_EXERCISE INSTRUCTIONS_
Rewrite all of the rows below, replacing "phylum" with "division" and leaving everything else unchanged. Omit the pictures from your answer.

_DATASET ROWS_
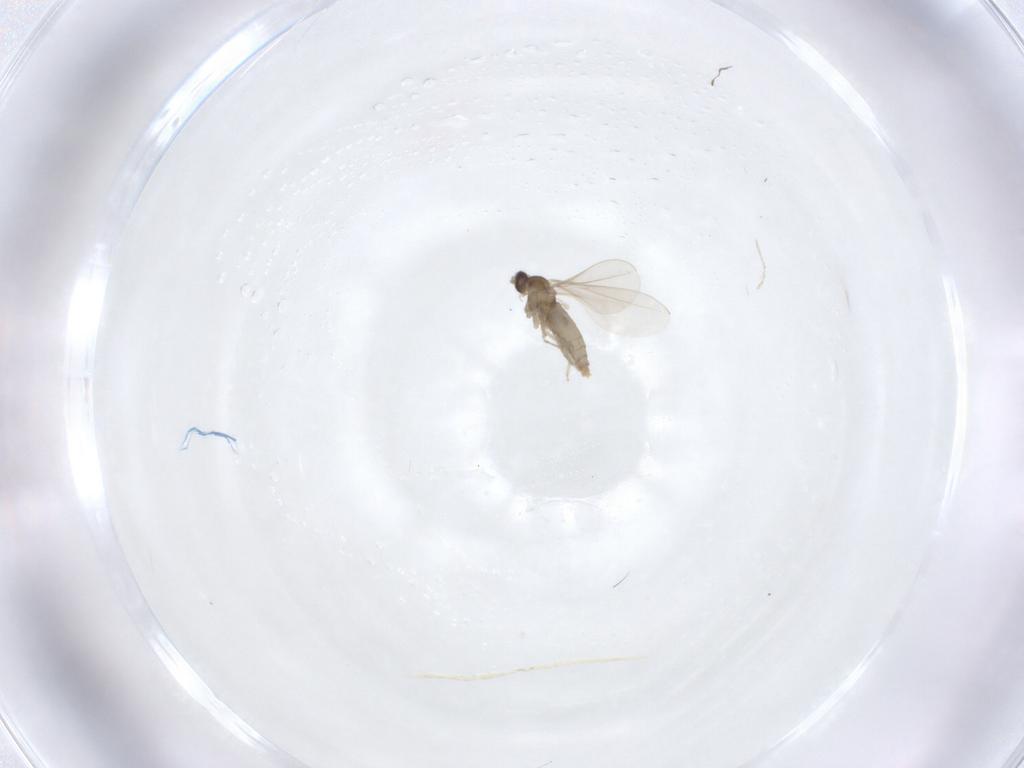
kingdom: Animalia
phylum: Arthropoda
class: Insecta
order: Diptera
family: Cecidomyiidae
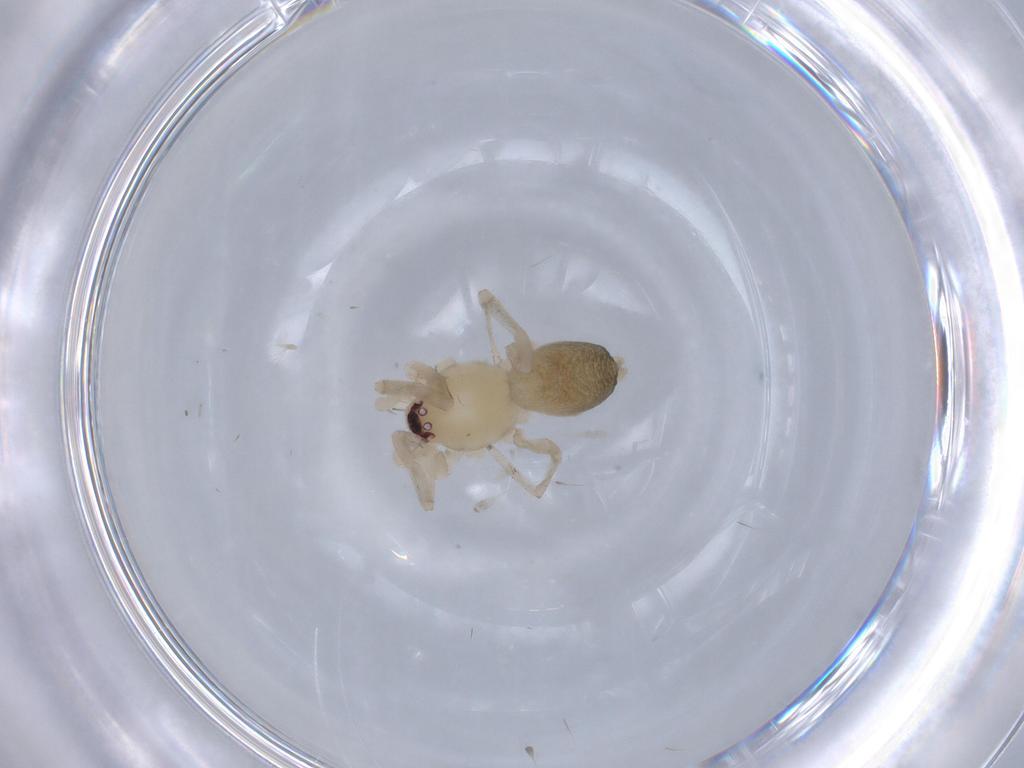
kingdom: Animalia
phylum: Arthropoda
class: Arachnida
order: Araneae
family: Corinnidae
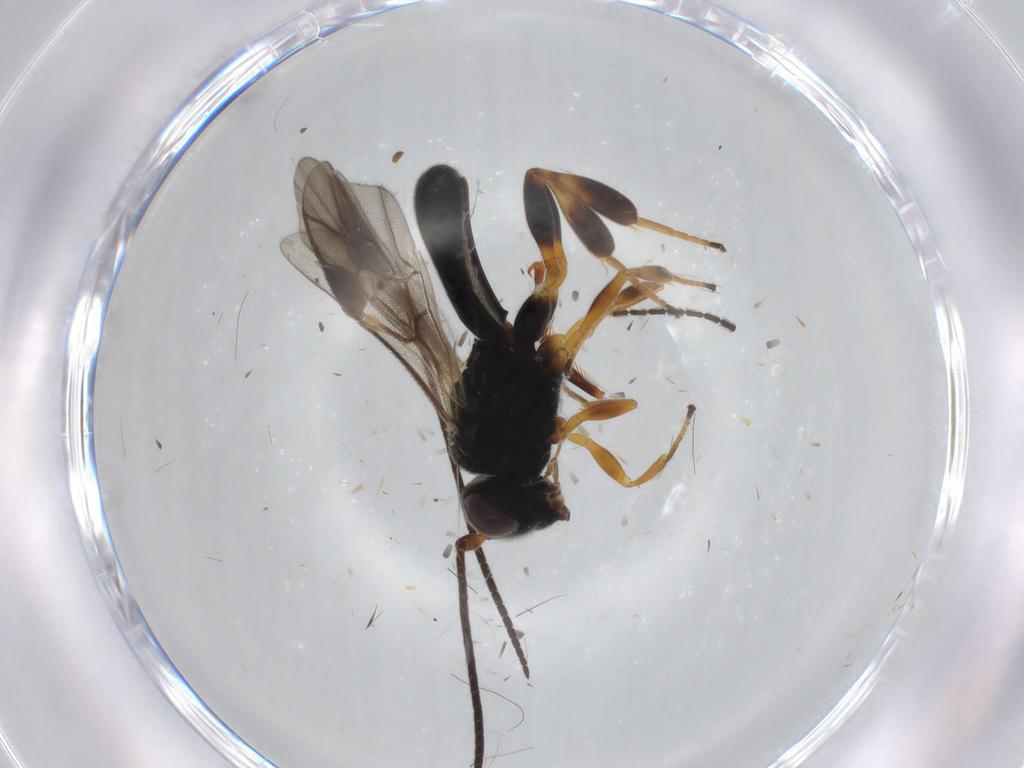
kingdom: Animalia
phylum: Arthropoda
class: Insecta
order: Hymenoptera
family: Braconidae
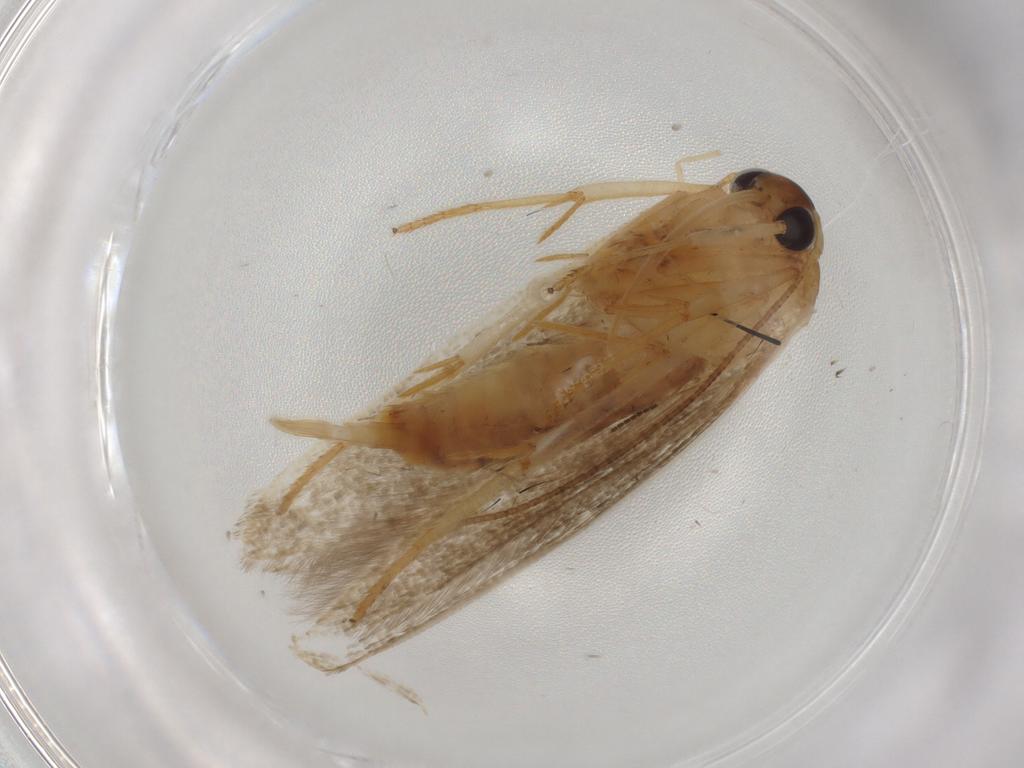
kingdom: Animalia
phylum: Arthropoda
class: Insecta
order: Lepidoptera
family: Blastobasidae
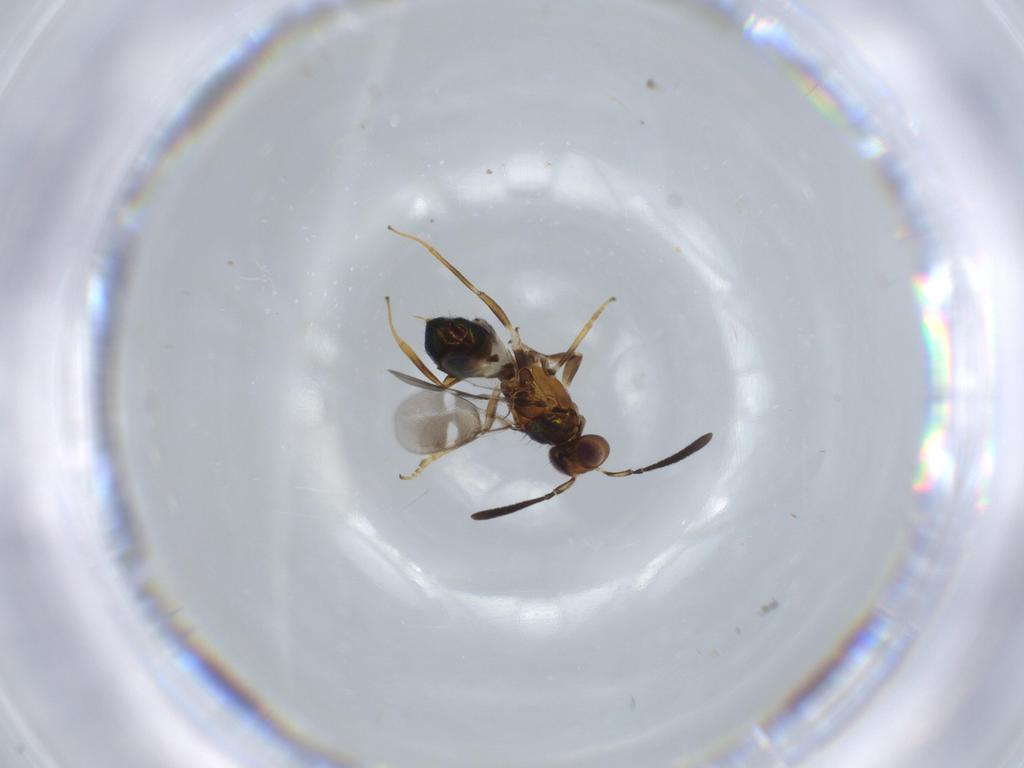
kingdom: Animalia
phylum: Arthropoda
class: Insecta
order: Hymenoptera
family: Eupelmidae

_EXERCISE ANSWER_
kingdom: Animalia
division: Arthropoda
class: Insecta
order: Diptera
family: Cecidomyiidae
kingdom: Animalia
division: Arthropoda
class: Arachnida
order: Araneae
family: Corinnidae
kingdom: Animalia
division: Arthropoda
class: Insecta
order: Hymenoptera
family: Braconidae
kingdom: Animalia
division: Arthropoda
class: Insecta
order: Lepidoptera
family: Blastobasidae
kingdom: Animalia
division: Arthropoda
class: Insecta
order: Hymenoptera
family: Eupelmidae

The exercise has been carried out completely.